Records from a collection:
────────────────────

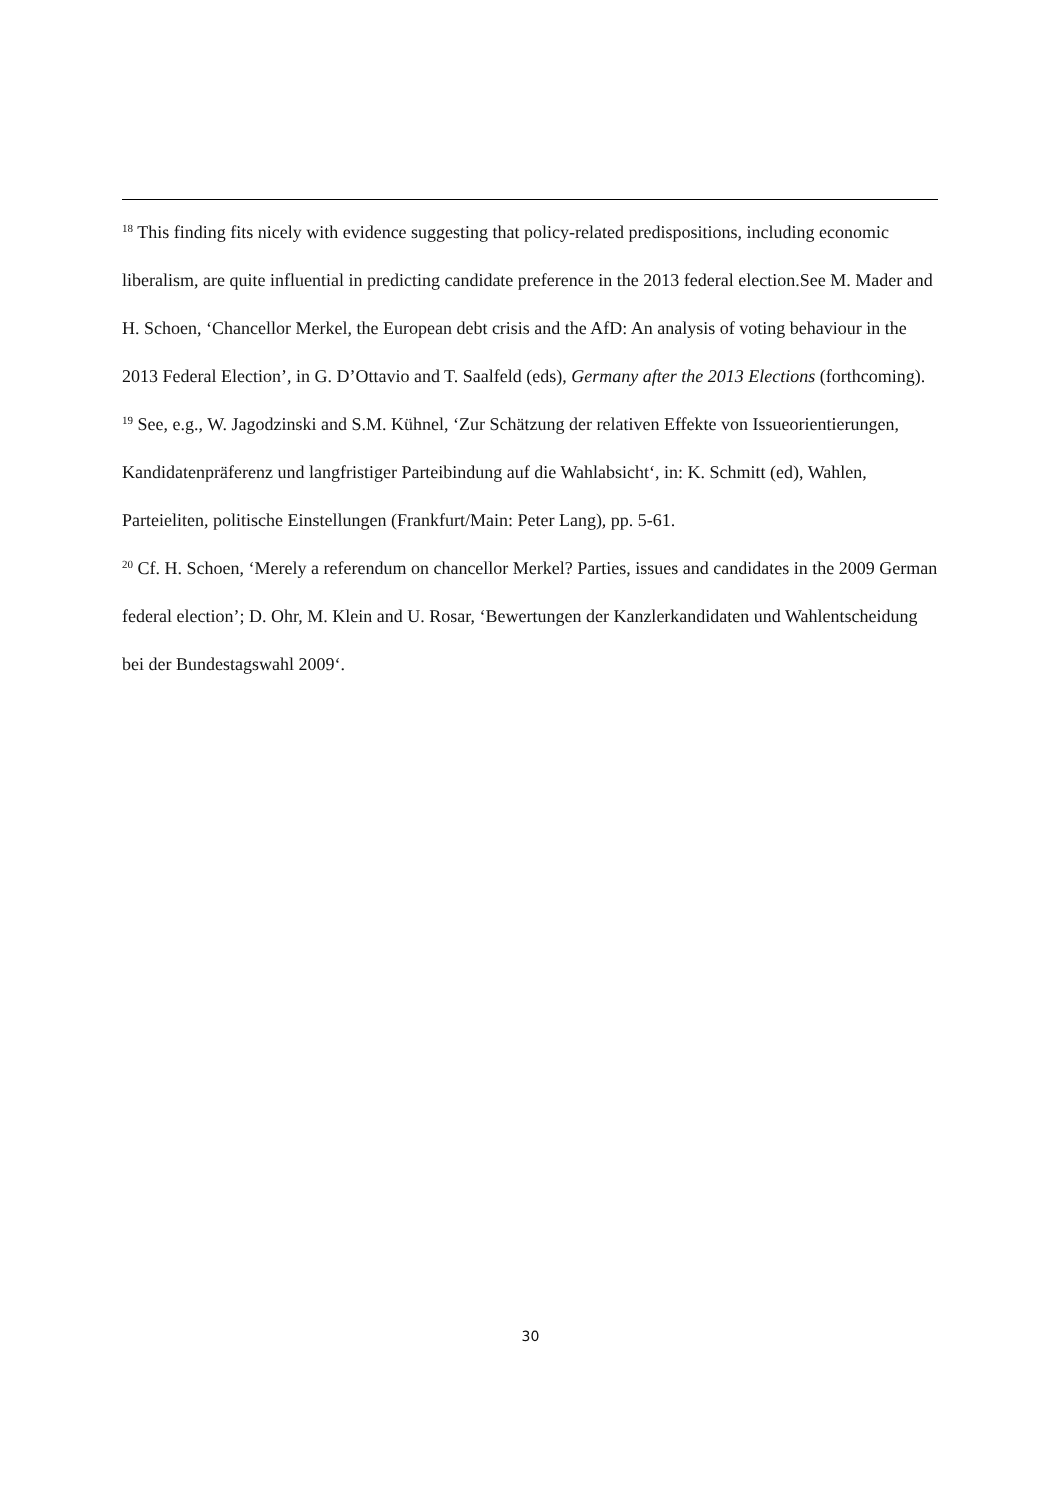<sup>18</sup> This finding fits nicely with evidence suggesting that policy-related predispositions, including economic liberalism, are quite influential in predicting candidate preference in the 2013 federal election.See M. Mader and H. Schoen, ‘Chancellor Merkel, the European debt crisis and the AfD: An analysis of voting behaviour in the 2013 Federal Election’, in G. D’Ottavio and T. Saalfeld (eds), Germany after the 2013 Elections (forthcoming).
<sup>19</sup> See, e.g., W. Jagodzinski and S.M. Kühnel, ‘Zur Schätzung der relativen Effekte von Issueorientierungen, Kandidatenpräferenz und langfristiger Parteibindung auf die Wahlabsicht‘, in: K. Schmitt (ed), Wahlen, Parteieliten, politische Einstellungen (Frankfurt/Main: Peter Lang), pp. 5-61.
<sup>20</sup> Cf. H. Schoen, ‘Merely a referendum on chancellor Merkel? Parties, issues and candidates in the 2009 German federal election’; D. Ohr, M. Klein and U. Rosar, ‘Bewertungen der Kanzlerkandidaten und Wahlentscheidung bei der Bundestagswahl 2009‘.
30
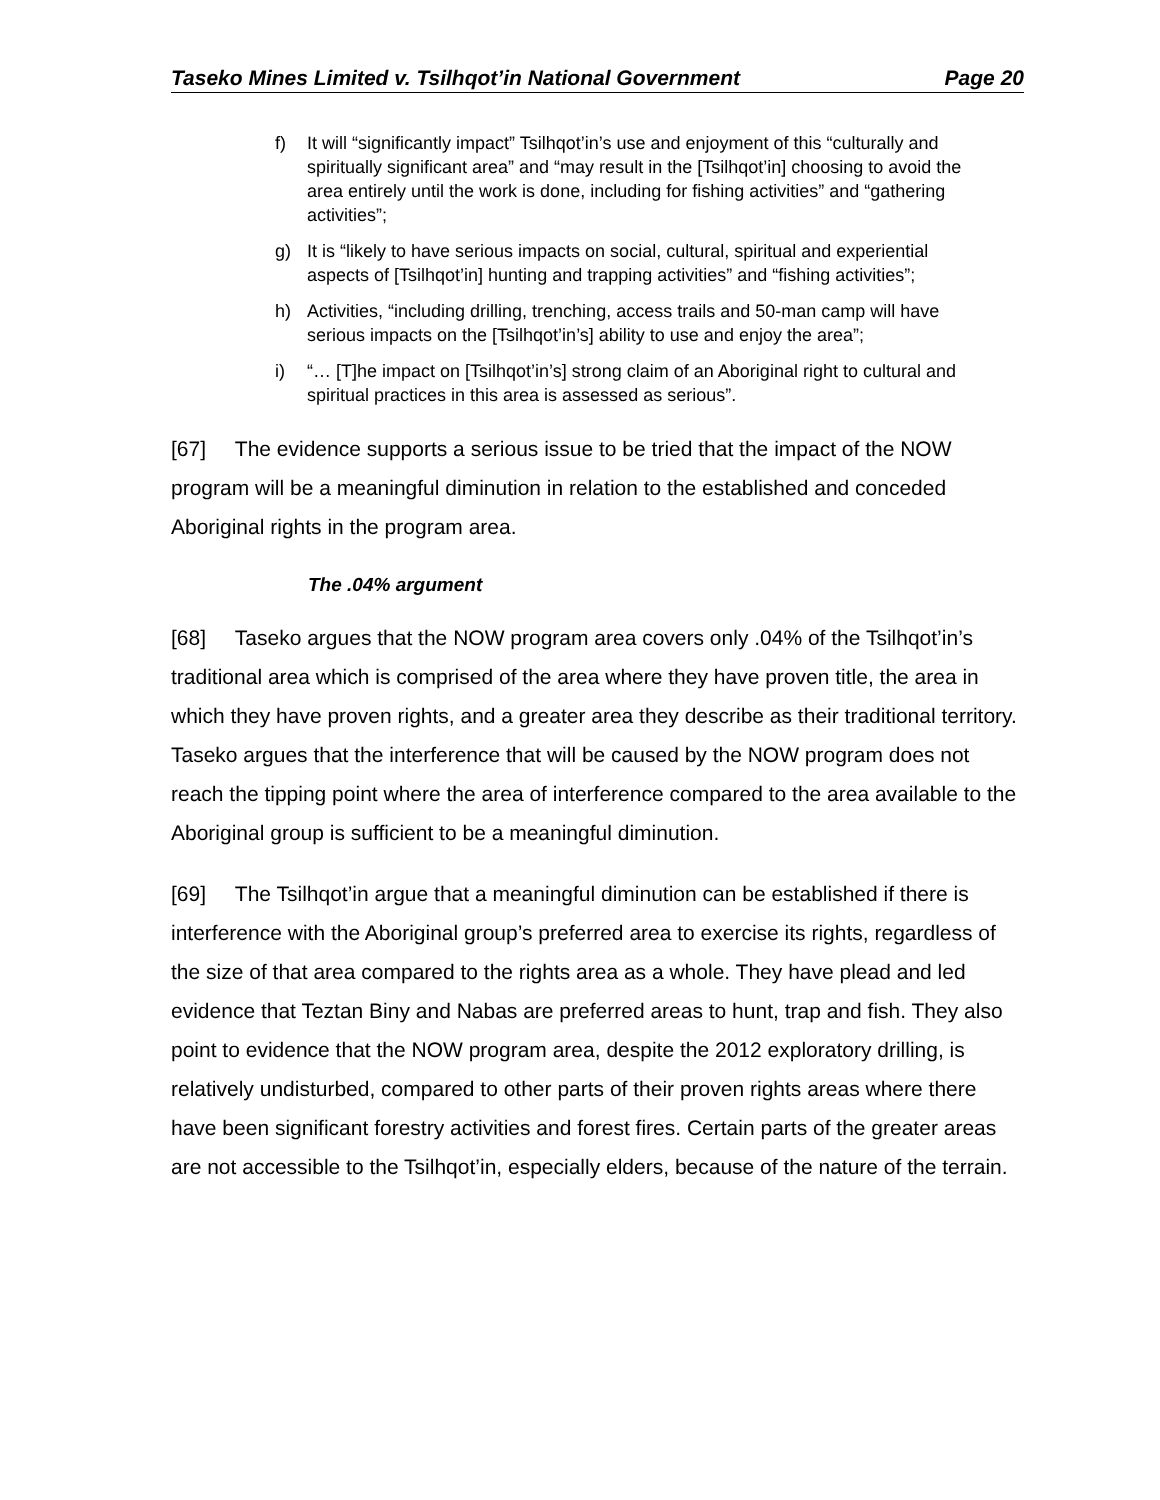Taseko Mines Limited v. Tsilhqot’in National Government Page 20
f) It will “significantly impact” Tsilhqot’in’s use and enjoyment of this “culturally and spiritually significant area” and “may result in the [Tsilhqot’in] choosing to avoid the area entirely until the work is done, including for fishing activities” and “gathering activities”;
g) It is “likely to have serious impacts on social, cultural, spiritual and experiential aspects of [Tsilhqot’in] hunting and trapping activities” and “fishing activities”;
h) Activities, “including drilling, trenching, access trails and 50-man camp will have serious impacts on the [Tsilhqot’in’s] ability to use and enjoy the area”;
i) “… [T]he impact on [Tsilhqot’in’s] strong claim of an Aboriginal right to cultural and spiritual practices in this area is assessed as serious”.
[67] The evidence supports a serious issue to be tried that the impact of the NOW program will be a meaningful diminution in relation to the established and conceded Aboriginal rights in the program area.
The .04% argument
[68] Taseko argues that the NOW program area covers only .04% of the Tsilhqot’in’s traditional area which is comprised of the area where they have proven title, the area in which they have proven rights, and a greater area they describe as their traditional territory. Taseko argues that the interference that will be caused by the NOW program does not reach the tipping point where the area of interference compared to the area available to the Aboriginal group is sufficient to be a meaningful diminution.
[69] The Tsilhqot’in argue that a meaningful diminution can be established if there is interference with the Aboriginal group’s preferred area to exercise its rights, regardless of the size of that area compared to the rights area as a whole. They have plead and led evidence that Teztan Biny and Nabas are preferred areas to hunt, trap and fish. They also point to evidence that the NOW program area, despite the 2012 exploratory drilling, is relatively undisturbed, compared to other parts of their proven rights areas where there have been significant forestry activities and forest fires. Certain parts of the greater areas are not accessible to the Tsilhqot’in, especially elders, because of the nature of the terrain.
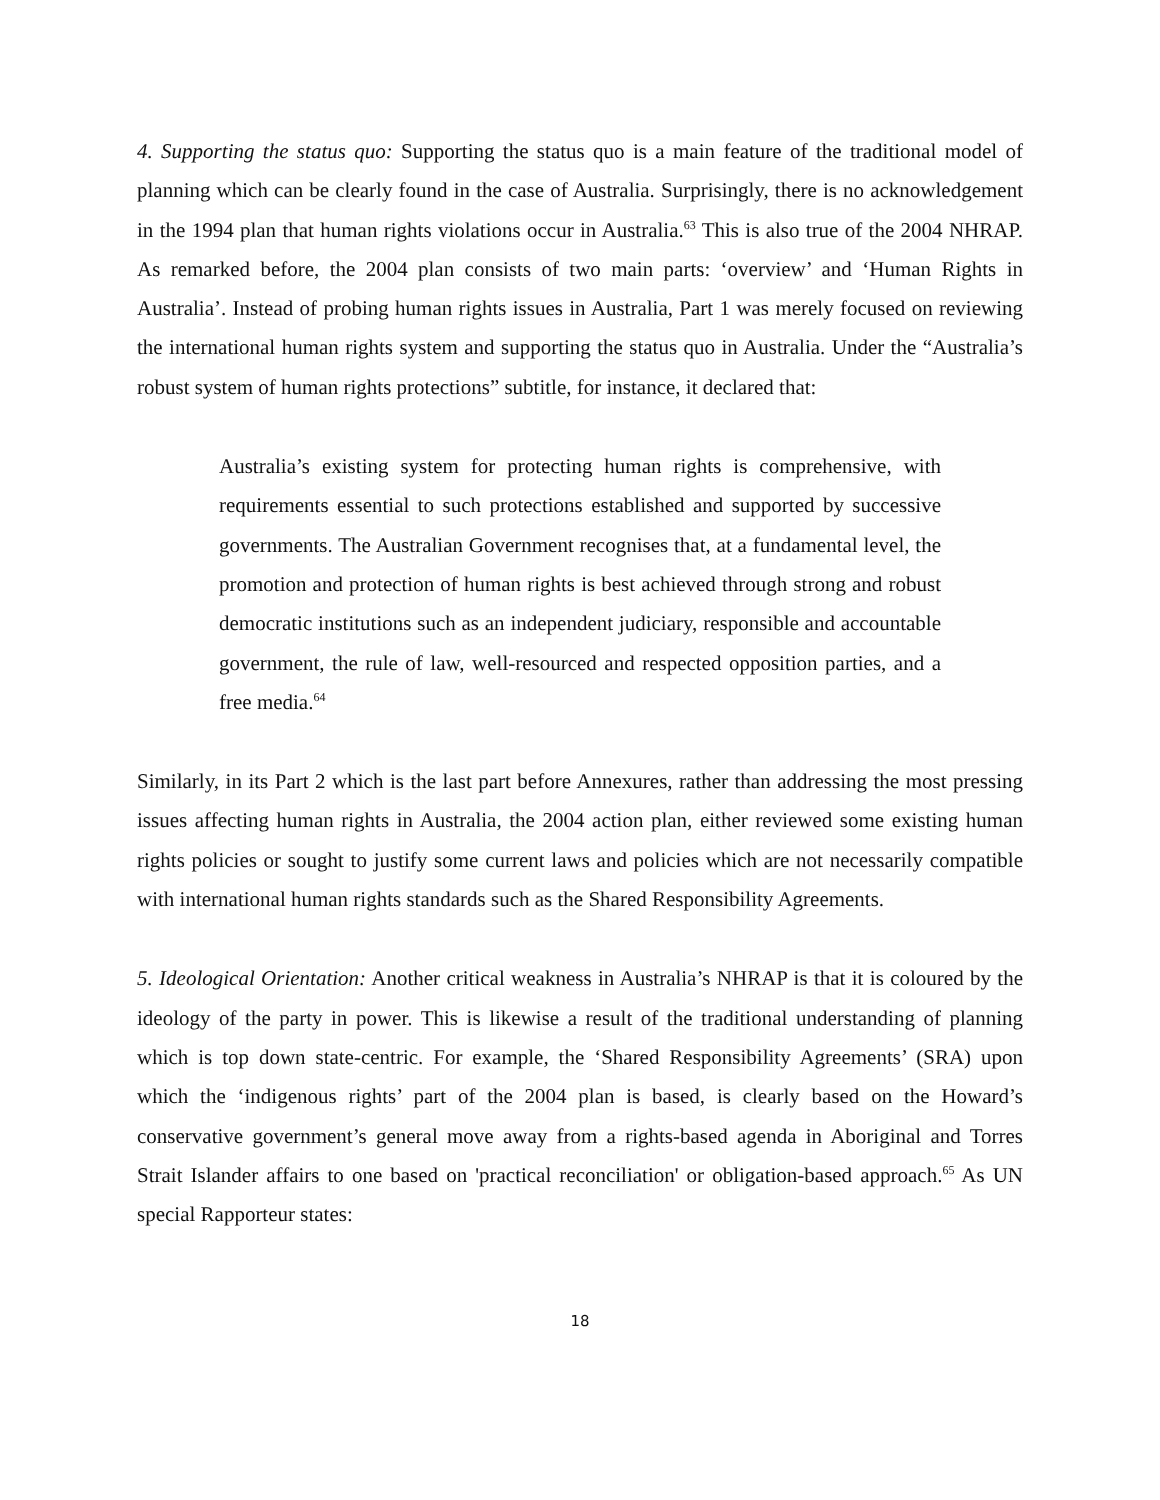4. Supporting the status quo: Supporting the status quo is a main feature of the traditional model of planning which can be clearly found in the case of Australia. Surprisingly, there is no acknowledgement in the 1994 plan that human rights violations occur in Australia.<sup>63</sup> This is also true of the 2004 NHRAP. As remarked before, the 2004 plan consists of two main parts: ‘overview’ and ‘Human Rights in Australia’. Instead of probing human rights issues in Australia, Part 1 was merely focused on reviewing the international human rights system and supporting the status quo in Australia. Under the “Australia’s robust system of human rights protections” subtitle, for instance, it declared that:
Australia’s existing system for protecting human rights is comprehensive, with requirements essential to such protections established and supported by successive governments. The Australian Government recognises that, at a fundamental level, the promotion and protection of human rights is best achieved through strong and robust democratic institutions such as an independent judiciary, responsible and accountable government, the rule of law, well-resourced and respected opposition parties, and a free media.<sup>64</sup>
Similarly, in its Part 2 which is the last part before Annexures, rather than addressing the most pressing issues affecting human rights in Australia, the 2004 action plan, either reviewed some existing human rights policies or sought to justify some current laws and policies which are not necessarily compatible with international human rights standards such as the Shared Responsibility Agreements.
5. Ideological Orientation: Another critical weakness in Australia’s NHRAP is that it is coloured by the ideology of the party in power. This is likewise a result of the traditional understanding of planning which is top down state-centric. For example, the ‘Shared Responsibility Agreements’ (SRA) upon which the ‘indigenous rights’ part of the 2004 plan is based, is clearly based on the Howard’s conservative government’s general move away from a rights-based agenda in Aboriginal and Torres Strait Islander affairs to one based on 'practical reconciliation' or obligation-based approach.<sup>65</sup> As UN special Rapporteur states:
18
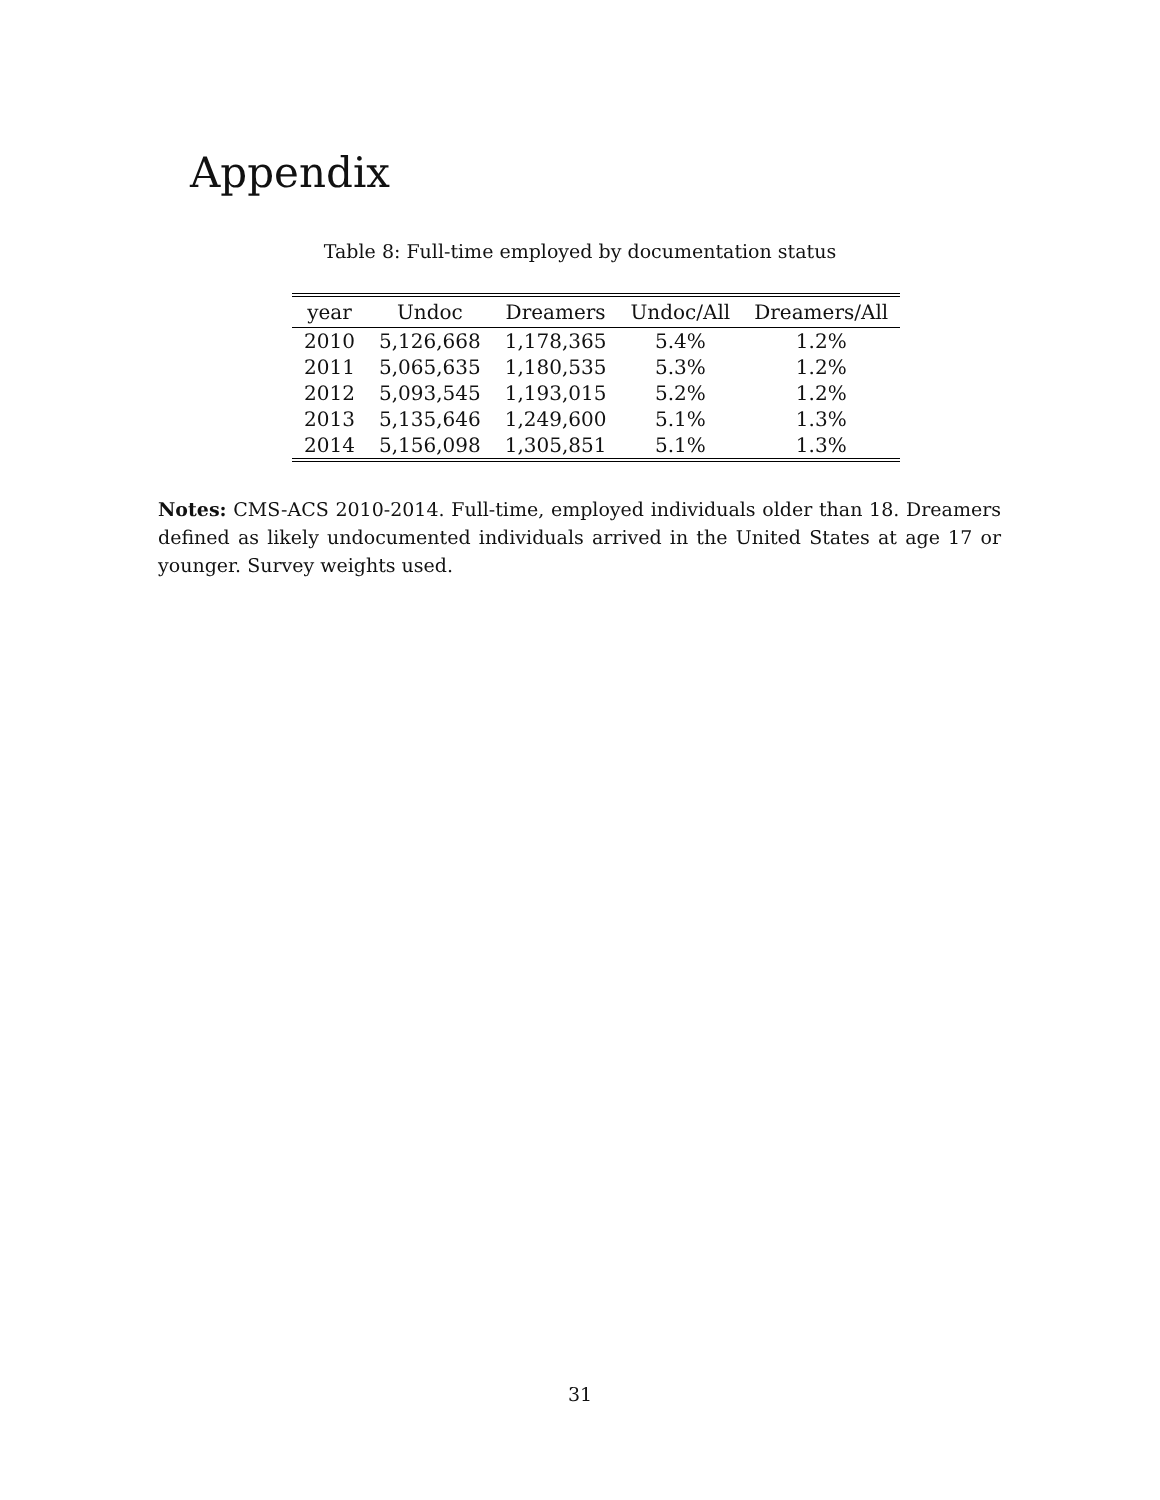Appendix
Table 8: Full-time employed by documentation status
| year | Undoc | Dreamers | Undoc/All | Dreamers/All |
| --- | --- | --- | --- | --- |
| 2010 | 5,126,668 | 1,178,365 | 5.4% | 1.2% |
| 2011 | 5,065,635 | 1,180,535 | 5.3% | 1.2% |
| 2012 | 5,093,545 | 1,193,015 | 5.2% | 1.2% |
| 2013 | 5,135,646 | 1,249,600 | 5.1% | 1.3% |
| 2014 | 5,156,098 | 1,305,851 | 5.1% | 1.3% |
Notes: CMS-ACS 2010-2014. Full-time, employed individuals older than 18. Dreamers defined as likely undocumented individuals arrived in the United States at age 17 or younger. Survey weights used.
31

────────────────────

§ Exercise directions
Report every line of the data above that contains the string "impacts" by copying it in full.

§ Output for this exercise
g) It is “likely to have serious impacts on social, cultural, spiritual and experiential aspects of [Tsilhqot’in] hunting and trapping activities” and “fishing activities”;
h) Activities, “including drilling, trenching, access trails and 50-man camp will have serious impacts on the [Tsilhqot’in’s] ability to use and enjoy the area”;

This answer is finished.